Collected data
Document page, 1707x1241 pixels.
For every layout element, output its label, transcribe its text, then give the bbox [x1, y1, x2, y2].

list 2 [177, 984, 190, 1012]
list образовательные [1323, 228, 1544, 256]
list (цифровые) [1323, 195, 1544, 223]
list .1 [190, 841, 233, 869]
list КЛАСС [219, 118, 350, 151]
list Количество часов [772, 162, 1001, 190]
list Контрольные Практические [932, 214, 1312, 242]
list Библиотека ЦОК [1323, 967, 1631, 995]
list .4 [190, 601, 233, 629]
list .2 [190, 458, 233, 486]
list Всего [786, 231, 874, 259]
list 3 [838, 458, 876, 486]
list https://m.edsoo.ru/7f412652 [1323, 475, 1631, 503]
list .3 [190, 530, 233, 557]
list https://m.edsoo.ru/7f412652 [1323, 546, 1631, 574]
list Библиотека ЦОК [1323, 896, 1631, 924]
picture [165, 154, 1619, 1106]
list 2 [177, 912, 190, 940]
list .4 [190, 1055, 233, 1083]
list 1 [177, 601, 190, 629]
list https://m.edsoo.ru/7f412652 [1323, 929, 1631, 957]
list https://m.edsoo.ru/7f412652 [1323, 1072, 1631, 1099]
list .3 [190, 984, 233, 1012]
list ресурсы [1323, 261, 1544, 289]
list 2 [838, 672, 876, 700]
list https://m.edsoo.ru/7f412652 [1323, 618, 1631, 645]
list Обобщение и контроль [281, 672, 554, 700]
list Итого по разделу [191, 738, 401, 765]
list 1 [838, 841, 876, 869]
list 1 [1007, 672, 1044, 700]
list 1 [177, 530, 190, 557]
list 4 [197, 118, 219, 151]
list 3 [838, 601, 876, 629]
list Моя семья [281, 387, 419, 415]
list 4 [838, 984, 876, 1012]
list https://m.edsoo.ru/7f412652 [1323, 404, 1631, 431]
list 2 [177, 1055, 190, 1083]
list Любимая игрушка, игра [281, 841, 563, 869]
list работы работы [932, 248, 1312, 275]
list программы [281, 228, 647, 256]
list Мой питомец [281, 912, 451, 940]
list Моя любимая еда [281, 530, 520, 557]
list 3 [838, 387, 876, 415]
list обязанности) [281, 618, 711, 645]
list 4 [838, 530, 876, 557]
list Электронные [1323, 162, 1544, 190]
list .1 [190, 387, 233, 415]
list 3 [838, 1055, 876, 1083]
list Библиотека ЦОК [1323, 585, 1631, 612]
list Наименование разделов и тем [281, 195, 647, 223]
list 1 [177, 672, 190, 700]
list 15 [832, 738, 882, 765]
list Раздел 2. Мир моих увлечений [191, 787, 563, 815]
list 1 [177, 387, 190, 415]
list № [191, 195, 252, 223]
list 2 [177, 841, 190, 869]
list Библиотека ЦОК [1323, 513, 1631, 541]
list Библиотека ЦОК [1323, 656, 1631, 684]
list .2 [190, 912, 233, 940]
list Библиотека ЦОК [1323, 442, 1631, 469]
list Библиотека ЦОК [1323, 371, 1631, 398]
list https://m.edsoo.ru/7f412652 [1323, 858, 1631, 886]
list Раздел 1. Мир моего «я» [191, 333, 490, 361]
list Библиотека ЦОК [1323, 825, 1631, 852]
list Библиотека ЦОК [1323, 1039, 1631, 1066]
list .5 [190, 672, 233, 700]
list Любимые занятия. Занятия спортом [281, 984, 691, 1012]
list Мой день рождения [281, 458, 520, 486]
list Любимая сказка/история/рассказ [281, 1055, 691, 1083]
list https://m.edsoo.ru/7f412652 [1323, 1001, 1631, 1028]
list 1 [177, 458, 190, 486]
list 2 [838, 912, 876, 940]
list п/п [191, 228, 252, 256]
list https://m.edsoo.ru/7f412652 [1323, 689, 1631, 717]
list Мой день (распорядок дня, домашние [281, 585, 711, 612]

EXERCISE DIRECTIONS:
When a line of the data above holds the string "день", count it, and reply with the resulting number only.

EXERCISE ANSWER:
2